● Short task
Turn the lines below into a numbered list, skipping any blank lines and leaving out the pictures.

● Stored records
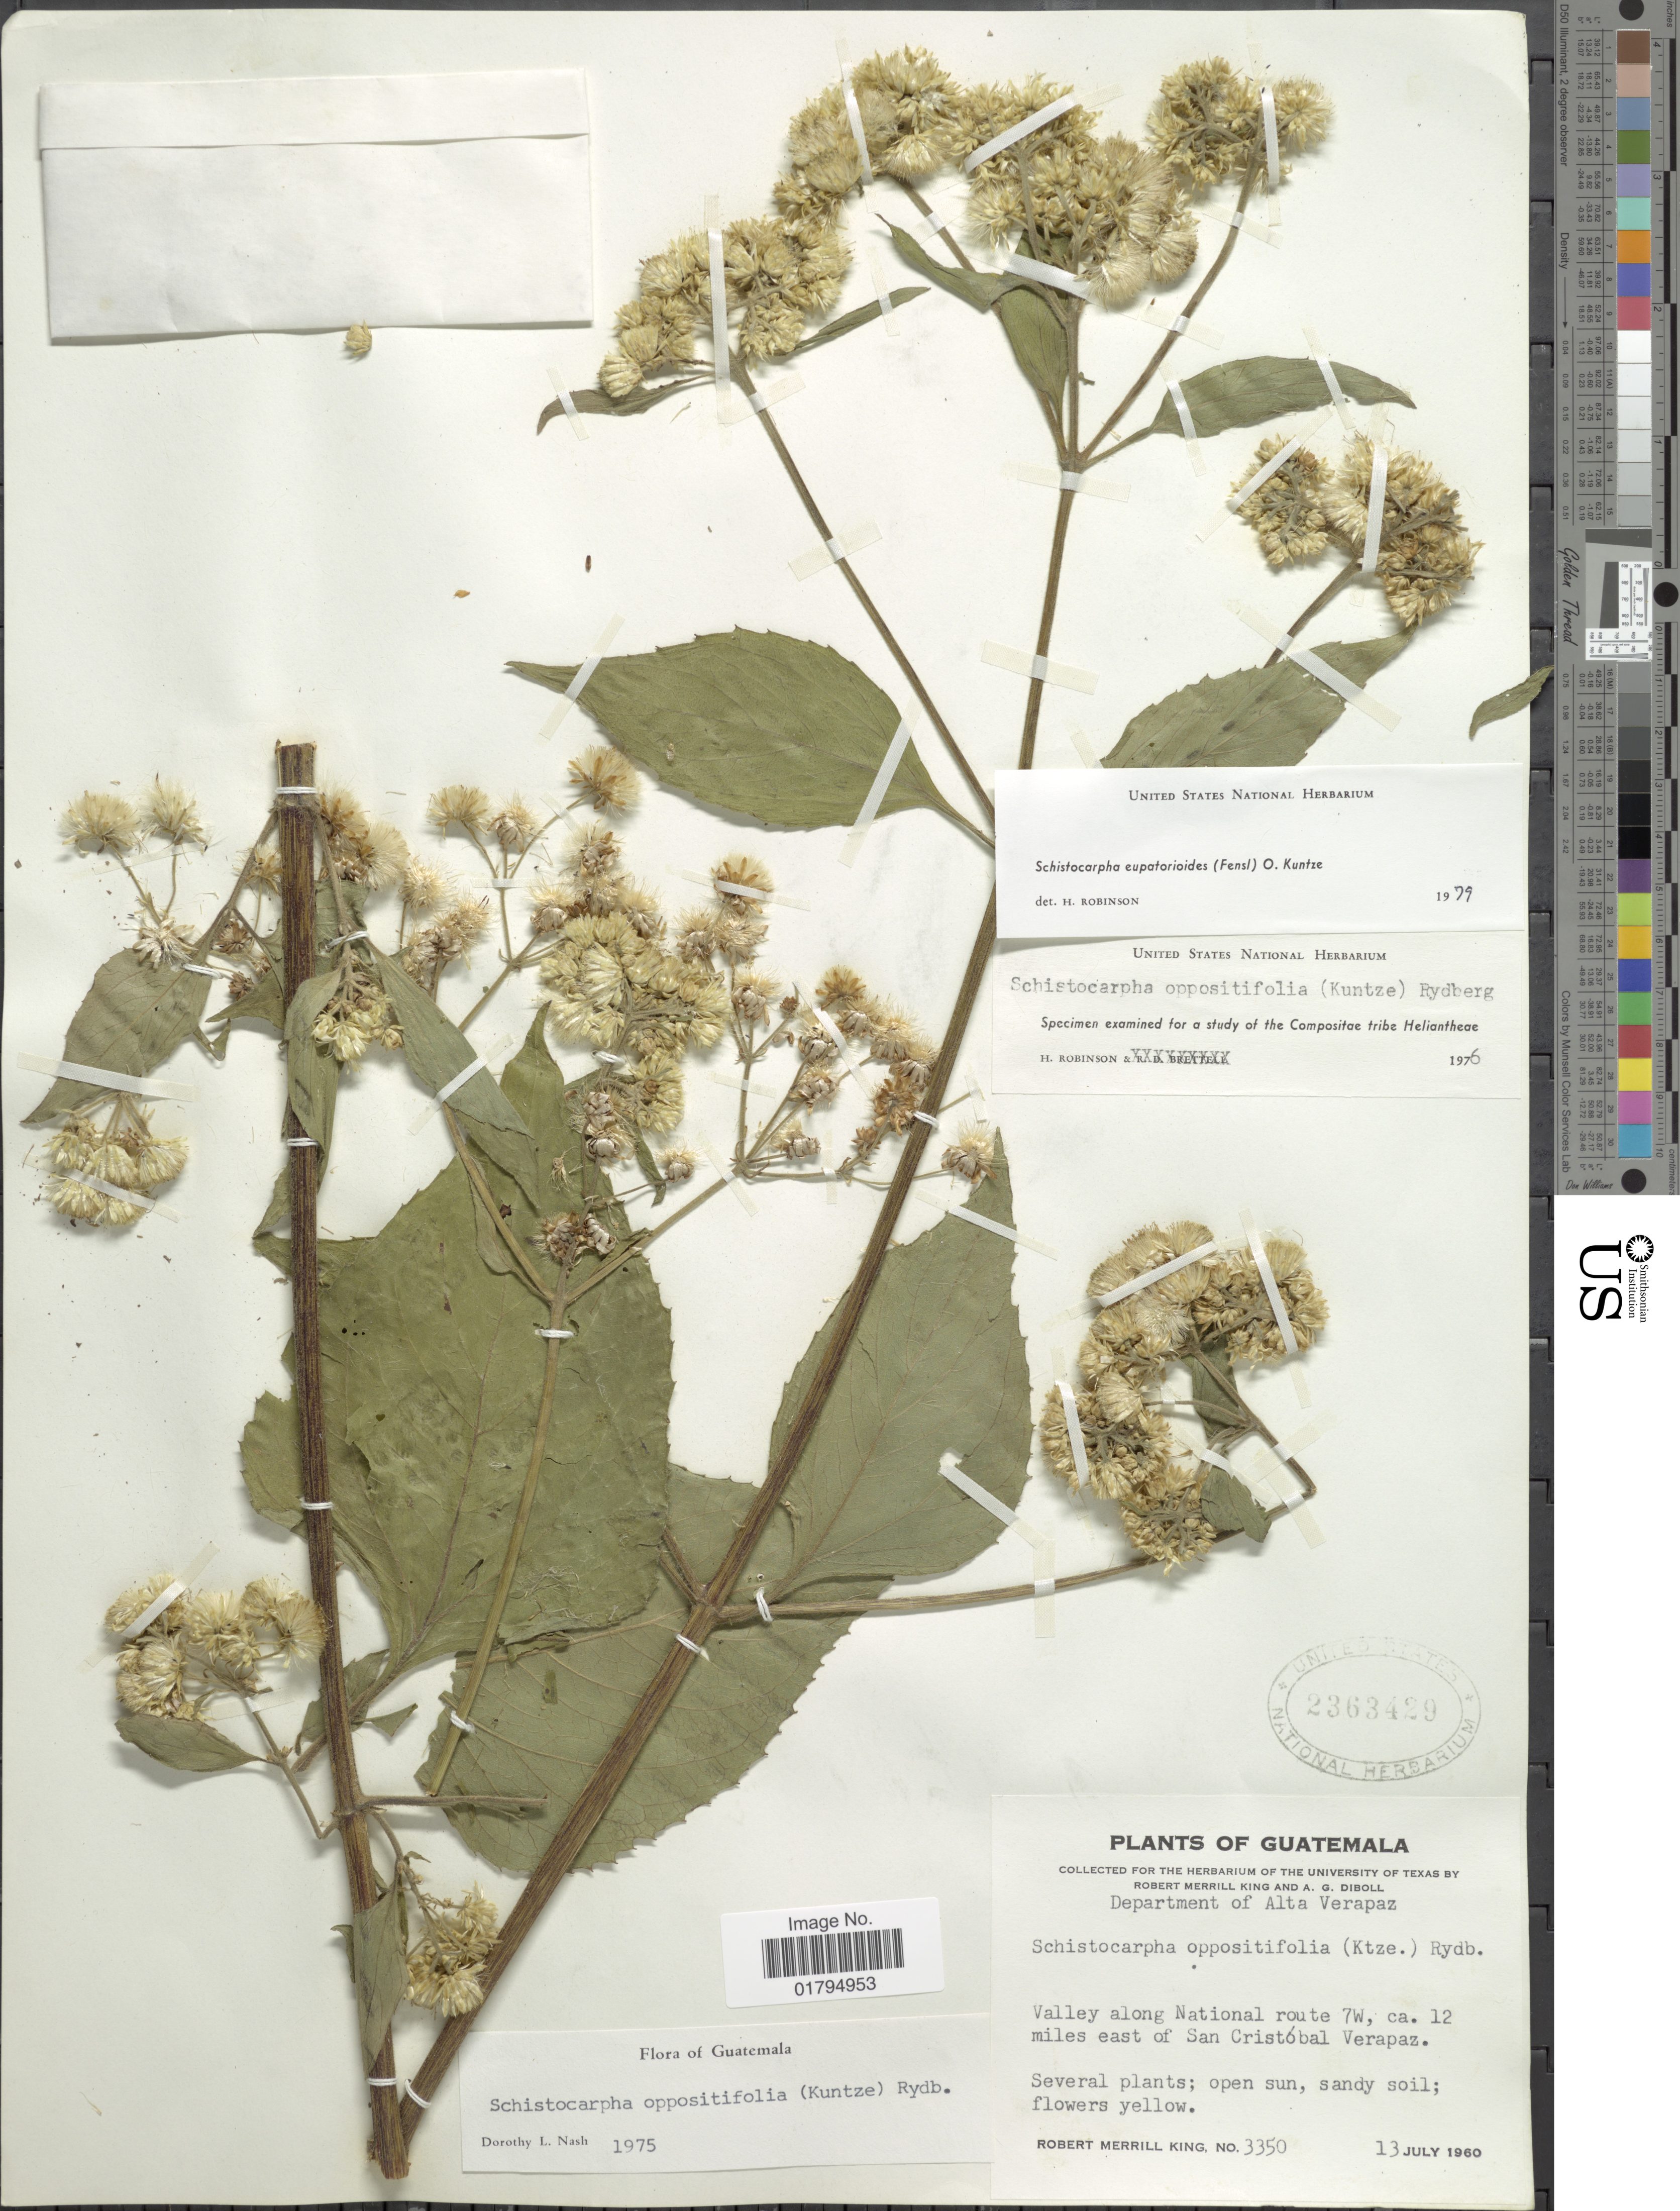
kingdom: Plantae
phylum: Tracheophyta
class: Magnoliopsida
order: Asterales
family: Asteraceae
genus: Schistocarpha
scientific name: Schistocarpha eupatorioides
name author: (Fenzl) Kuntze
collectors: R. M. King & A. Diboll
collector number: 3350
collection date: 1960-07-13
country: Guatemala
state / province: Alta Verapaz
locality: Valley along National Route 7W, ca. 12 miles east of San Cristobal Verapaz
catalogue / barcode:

● Complete output
1. kingdom: Plantae
2. phylum: Tracheophyta
3. class: Magnoliopsida
4. order: Asterales
5. family: Asteraceae
6. genus: Schistocarpha
7. scientific name: Schistocarpha eupatorioides
8. name author: (Fenzl) Kuntze
9. collectors: R. M. King & A. Diboll
10. collector number: 3350
11. collection date: 1960-07-13
12. country: Guatemala
13. state / province: Alta Verapaz
14. locality: Valley along National Route 7W, ca. 12 miles east of San Cristobal Verapaz
15. catalogue / barcode:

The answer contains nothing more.